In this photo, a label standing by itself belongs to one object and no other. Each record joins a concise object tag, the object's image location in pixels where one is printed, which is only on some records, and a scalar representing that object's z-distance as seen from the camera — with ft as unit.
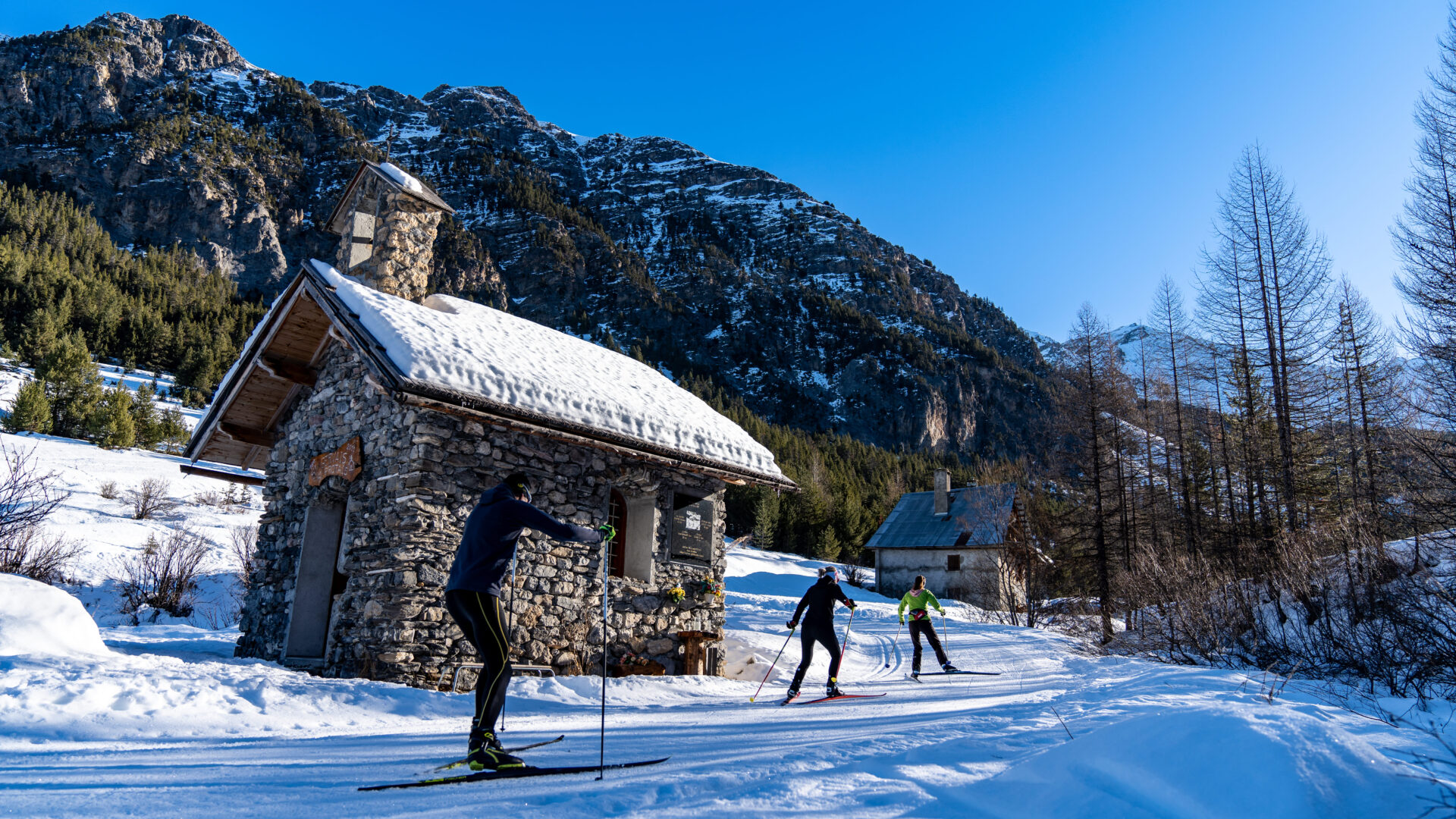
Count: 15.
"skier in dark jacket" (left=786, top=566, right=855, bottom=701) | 30.96
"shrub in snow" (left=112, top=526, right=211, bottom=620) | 54.34
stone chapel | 29.99
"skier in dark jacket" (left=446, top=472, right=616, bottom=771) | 15.93
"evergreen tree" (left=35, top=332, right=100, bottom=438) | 109.60
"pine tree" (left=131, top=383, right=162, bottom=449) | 114.73
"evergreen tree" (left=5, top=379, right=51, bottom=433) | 99.14
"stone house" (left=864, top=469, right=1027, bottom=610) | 110.11
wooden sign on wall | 33.27
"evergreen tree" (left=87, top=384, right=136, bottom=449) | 105.60
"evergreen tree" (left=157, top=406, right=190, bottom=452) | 116.78
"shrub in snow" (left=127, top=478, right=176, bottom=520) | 73.67
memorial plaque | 39.52
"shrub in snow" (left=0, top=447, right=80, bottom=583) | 37.45
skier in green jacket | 41.60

-------------------------

Directions for this task
Which lines of the records above hold the word "evergreen"? Copy each of them.

Solution to this exercise
"evergreen tree" (left=35, top=332, right=100, bottom=438) | 109.60
"evergreen tree" (left=5, top=379, right=51, bottom=433) | 99.14
"evergreen tree" (left=87, top=384, right=136, bottom=449) | 105.60
"evergreen tree" (left=157, top=406, right=190, bottom=452) | 116.78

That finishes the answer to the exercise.